UPHS Administration: “We are committed to safe staffing.”
WE’VE ALL HEARD the stories from UPHS-Marquette over the years—unhappy doctors unwilling to stay long-term with the hospital, overworked and exhausted nurses ready to leave their profession, overlong delays in the Emergency Department, misdiagnoses of illnesses, inefficiencies throughout the hospital, a lack of transparency, a priority on profit over patient care…the list goes on and on.

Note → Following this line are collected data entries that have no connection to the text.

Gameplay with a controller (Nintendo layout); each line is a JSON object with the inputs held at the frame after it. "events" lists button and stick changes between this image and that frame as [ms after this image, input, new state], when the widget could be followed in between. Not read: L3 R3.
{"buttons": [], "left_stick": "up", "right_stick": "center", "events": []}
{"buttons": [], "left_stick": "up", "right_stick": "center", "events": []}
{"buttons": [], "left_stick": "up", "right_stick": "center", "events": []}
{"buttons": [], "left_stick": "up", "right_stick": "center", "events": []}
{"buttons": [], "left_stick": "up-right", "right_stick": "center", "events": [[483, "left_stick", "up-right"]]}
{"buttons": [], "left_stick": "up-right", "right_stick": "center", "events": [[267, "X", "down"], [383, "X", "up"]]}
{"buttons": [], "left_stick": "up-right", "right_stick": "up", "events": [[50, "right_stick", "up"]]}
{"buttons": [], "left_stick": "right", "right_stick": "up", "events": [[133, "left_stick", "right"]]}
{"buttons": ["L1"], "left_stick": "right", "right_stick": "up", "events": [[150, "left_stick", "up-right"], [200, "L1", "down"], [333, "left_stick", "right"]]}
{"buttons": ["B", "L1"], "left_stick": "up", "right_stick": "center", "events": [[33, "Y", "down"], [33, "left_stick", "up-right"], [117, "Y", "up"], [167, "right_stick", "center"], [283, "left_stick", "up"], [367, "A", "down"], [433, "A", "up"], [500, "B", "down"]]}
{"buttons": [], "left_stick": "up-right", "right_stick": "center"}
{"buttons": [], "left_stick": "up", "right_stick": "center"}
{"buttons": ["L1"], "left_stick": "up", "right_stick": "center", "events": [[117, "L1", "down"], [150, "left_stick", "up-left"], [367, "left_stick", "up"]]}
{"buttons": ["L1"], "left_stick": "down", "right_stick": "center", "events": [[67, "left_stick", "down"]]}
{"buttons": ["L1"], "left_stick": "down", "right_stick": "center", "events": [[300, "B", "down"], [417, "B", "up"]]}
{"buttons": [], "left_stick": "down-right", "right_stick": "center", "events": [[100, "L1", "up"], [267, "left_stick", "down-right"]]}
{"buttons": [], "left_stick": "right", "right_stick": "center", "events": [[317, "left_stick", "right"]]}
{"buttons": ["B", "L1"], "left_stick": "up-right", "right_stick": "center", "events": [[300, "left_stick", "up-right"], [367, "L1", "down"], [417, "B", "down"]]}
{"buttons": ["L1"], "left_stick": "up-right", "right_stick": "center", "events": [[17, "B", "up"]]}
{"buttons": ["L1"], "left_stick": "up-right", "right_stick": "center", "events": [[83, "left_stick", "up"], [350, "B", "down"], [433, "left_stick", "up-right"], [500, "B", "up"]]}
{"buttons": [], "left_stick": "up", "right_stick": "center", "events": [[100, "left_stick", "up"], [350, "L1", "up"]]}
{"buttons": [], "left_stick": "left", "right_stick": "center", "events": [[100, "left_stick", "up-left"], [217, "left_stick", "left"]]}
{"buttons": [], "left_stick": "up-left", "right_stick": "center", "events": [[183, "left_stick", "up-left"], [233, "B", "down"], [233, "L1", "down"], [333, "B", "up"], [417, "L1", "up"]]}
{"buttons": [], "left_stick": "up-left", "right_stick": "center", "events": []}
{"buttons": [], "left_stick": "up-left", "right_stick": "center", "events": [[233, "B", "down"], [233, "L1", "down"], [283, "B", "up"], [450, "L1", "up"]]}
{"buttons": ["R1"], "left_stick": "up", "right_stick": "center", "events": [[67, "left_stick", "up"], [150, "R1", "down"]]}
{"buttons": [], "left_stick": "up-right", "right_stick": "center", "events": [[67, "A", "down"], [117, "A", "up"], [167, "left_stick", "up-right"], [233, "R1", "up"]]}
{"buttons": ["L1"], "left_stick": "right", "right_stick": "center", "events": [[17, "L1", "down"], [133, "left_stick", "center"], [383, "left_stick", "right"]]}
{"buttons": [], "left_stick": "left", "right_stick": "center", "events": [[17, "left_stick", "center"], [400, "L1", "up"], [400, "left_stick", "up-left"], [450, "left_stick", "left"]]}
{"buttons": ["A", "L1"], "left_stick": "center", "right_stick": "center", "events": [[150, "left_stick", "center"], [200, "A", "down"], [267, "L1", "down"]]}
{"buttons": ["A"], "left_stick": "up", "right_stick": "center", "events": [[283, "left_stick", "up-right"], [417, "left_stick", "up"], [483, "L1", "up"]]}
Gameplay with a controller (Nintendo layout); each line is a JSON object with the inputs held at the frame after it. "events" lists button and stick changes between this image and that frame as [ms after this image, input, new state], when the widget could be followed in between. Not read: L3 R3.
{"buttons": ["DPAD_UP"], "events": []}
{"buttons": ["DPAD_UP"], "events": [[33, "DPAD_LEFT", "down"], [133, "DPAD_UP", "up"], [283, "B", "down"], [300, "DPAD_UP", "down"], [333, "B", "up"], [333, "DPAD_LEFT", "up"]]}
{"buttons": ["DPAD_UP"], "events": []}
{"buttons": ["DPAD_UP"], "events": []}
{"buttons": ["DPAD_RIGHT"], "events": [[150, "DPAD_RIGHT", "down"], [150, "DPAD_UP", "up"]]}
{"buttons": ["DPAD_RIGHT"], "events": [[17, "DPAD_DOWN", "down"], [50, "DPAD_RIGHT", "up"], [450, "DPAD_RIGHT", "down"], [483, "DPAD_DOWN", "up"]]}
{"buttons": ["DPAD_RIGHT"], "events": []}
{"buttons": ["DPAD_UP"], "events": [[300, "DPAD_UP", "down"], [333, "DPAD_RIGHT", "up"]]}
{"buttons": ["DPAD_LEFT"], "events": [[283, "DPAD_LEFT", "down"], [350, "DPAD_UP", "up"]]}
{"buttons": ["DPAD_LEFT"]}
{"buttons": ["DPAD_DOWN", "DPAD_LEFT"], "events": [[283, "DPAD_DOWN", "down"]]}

And we’ve wondered, are these just the chronic complaints you get about any institution that serves the public? Is this just isolated, anecdotal griping? Is it exaggerated? After all, every hospital in America gets criticized from time to time; no institution is perfect.
However.
We’re now hearing from voices within the hospital. Specifically, five doctors either with direct or indirect involvement in the Emergency Department. These are authoritative, in-the-know voices. For obvious reasons, they prefer that their names not be publicized; they fear retaliation…For clarity purposes, we’ll refer to them as Dr.#1, Dr.#2, Dr.#3, Dr.#4, and Dr.#5.
“Several doctors are planning to leave the Emergency Department in the near future,” says Dr.#1, who’s closely associated with the ED. “We are good people trying to provide good care for our patients, but the system is not designed to support that.”
“They’re already understaffed in the Emergency Department,” says Dr.#2, a local doctor who’s familiar with the workings and the personnel in the ED. “The physicians and techs are overworked. The hospital has offered no solution. In fact, they’re going in the other direction.”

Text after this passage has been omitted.